## [Exercise prompt]
Using the data below, work out how many lines contain the word "CROSS", then state that number without comment.

## [Data to process]
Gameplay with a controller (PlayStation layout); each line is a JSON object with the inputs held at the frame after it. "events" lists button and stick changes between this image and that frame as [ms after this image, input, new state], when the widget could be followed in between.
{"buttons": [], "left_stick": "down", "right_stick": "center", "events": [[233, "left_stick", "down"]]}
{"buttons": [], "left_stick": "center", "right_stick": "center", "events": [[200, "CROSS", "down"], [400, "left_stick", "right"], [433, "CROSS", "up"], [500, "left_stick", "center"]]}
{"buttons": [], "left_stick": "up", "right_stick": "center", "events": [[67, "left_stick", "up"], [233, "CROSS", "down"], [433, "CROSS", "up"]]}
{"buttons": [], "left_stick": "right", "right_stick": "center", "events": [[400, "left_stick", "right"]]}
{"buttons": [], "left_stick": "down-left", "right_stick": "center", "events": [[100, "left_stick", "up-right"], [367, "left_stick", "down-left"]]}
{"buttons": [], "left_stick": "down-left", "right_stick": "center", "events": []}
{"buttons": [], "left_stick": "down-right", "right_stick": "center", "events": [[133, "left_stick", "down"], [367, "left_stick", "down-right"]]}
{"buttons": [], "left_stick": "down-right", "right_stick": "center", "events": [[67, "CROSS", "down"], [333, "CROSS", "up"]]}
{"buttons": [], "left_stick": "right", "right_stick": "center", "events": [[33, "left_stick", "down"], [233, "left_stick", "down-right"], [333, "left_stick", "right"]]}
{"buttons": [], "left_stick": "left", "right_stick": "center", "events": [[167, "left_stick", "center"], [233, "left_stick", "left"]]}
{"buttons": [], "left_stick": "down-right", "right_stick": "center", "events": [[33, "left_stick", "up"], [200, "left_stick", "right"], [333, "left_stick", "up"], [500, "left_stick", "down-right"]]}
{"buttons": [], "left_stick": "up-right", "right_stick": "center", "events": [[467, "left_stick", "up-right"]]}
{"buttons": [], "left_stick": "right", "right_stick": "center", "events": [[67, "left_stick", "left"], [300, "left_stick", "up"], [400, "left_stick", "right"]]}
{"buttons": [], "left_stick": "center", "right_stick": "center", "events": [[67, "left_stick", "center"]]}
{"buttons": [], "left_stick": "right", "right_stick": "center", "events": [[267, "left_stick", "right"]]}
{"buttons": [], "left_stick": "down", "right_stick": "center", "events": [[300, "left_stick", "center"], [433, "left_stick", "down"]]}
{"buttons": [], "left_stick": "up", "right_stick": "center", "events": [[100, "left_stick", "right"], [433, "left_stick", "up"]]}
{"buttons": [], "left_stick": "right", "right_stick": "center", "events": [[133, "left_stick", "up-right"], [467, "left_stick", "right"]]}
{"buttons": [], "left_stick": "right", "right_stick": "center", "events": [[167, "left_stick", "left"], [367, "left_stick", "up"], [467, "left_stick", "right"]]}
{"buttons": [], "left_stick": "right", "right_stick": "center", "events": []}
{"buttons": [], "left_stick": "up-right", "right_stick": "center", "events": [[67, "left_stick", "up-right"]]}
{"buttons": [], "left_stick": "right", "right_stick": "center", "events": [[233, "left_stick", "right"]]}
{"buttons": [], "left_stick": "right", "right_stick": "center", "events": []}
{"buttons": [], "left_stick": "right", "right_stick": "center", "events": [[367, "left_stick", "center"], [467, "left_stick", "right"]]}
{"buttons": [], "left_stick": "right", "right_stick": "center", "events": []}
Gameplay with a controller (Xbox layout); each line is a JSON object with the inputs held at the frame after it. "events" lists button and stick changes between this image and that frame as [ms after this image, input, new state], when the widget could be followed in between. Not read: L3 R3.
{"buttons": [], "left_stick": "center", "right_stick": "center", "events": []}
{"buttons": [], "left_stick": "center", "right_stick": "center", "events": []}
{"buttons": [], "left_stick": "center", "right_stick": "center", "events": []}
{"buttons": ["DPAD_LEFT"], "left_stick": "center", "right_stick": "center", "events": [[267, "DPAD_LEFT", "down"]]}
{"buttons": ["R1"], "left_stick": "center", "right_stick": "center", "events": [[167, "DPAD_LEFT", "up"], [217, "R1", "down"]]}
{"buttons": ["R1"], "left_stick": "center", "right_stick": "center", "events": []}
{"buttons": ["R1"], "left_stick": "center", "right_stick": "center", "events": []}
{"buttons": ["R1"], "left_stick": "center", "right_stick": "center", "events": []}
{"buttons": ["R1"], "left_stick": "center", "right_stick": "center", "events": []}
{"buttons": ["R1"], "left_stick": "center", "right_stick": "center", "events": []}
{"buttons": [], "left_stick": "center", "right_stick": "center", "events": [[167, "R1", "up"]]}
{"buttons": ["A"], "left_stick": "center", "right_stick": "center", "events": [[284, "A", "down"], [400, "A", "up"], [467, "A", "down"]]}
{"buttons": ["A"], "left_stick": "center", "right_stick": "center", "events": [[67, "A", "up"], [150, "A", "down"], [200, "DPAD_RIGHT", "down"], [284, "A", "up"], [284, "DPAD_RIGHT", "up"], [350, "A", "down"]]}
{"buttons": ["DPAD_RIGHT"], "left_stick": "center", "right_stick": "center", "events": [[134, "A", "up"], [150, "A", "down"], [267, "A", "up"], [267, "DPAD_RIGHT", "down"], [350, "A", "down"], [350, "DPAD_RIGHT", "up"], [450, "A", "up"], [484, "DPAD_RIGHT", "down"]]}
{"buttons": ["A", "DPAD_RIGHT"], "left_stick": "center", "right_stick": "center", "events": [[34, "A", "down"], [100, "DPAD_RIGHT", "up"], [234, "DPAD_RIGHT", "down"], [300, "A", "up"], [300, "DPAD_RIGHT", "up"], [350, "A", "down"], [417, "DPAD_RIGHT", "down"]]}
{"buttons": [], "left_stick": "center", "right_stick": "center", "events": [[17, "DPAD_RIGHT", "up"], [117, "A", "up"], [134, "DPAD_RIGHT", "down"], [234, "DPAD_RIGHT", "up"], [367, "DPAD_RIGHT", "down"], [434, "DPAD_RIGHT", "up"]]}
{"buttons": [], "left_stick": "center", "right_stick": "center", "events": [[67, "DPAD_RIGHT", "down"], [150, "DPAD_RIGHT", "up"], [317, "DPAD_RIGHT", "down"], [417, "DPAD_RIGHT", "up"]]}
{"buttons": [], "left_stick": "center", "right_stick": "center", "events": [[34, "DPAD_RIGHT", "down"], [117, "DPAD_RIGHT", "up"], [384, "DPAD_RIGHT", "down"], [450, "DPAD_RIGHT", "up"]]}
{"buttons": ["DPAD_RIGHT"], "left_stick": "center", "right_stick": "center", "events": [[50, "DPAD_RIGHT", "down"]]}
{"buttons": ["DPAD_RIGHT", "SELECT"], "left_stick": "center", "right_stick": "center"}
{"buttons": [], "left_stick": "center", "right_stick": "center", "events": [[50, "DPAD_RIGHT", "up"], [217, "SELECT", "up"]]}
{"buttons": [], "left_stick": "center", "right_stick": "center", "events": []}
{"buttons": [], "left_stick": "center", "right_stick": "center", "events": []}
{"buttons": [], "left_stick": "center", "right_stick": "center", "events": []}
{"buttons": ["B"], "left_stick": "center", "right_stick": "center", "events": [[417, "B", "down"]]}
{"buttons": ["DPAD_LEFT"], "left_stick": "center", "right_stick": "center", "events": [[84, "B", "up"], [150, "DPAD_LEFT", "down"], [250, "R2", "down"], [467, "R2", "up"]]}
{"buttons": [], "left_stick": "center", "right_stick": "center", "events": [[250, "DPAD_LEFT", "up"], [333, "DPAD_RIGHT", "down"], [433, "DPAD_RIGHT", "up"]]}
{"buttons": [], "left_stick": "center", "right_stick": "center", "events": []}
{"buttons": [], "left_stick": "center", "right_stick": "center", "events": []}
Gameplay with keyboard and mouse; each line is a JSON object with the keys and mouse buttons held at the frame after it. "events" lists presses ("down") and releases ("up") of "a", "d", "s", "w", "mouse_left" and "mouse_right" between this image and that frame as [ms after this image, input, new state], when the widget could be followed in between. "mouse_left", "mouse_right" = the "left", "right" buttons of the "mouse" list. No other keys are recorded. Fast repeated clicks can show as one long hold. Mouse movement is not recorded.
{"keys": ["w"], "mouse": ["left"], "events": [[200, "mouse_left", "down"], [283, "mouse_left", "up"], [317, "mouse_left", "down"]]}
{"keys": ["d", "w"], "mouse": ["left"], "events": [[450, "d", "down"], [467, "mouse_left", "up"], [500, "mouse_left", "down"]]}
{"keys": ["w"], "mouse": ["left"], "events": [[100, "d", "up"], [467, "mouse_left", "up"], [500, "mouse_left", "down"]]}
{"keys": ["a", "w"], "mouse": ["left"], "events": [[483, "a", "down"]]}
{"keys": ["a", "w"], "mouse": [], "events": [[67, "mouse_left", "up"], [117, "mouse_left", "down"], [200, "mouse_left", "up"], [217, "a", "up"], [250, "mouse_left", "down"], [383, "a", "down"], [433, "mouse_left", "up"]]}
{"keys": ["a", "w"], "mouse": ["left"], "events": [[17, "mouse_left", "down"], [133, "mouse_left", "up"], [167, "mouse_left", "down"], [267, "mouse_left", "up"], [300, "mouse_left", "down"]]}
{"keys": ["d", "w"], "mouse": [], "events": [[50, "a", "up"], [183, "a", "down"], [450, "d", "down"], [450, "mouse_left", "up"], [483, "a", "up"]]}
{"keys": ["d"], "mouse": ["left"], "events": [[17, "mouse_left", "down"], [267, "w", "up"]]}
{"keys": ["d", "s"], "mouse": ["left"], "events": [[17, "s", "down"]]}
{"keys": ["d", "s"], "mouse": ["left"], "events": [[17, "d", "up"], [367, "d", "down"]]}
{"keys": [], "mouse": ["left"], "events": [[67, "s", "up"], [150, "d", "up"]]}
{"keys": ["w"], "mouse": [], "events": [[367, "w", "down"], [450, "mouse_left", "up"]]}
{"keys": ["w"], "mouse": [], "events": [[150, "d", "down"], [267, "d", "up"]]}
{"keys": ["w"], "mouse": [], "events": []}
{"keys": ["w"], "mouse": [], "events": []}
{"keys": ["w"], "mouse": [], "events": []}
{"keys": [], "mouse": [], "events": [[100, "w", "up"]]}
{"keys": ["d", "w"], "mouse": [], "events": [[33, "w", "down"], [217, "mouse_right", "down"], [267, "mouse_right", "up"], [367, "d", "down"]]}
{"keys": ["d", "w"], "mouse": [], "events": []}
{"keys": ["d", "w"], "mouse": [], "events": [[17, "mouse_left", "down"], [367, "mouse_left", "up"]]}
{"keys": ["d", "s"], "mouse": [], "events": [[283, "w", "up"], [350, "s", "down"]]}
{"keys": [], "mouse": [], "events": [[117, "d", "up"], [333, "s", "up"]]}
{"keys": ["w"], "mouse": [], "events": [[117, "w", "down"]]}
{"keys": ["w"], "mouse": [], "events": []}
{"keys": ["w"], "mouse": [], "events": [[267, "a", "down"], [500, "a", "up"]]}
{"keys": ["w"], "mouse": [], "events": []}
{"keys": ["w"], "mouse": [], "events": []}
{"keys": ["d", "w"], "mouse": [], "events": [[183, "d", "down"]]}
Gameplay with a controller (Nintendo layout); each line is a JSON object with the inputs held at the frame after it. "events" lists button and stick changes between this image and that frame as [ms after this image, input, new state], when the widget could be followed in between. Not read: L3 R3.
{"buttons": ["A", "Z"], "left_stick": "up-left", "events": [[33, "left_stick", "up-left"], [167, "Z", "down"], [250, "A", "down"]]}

## [Answer box]
3